=== What you are asked to do ===
Reproduce everything from the line containing "Estimate the facing" down to the line containing "Answer: approximately 0°", with both of those lines included. Copy these lines character for character and leave out all the other rows.

[Saved entries]
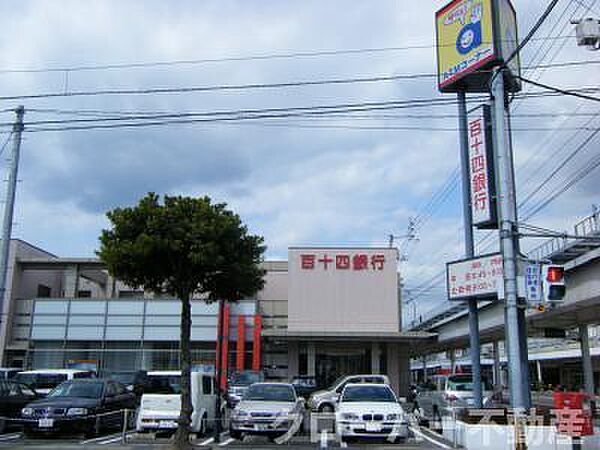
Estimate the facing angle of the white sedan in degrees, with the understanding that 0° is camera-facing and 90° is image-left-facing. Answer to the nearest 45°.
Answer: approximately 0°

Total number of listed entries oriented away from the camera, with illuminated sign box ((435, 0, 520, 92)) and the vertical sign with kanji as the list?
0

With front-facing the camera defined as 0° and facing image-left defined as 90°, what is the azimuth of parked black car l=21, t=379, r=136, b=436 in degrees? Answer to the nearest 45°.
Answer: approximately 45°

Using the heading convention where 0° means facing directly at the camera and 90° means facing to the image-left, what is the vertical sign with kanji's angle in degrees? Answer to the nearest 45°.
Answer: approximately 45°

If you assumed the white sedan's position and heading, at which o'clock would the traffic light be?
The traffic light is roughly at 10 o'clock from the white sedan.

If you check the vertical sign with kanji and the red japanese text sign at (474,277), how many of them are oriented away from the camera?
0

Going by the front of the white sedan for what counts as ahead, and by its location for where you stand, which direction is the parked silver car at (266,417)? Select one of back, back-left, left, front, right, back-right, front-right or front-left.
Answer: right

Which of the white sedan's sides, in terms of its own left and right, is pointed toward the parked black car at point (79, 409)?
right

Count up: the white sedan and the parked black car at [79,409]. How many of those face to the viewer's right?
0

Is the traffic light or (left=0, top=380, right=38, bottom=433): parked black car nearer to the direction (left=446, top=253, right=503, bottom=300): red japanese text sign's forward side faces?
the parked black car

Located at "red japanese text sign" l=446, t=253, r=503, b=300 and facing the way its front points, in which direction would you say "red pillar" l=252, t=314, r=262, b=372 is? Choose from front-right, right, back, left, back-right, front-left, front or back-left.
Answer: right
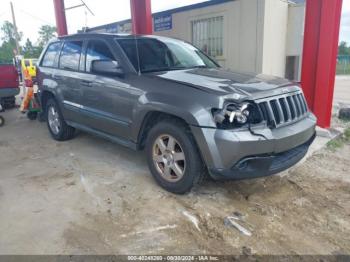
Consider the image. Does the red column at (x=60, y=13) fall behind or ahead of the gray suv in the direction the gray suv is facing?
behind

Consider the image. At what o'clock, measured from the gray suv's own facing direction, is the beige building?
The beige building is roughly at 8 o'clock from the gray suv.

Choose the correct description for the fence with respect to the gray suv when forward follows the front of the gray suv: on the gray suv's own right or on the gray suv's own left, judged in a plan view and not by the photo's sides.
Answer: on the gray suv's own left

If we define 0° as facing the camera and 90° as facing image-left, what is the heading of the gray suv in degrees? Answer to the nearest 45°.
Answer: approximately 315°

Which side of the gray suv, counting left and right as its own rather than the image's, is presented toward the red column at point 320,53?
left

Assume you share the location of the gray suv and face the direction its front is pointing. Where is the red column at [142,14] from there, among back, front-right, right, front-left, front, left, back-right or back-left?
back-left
...
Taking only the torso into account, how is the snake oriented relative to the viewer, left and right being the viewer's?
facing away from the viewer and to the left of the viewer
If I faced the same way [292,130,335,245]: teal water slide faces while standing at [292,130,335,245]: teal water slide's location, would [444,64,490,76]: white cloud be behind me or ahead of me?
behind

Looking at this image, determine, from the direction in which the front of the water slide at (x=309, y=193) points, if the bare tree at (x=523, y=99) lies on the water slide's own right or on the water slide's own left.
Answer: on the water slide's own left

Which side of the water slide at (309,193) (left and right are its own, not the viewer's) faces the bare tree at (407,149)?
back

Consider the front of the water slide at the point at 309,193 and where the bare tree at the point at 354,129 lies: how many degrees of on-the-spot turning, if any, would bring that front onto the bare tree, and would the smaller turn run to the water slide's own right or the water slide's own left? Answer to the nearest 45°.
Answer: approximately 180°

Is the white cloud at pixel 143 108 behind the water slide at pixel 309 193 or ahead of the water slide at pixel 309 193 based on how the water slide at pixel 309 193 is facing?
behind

=== The completed task ===
Estimate the facing angle of the white sedan in degrees, with the understanding that 0° is camera-facing and 90° is image-left-facing. Answer to the nearest 45°.
Answer: approximately 0°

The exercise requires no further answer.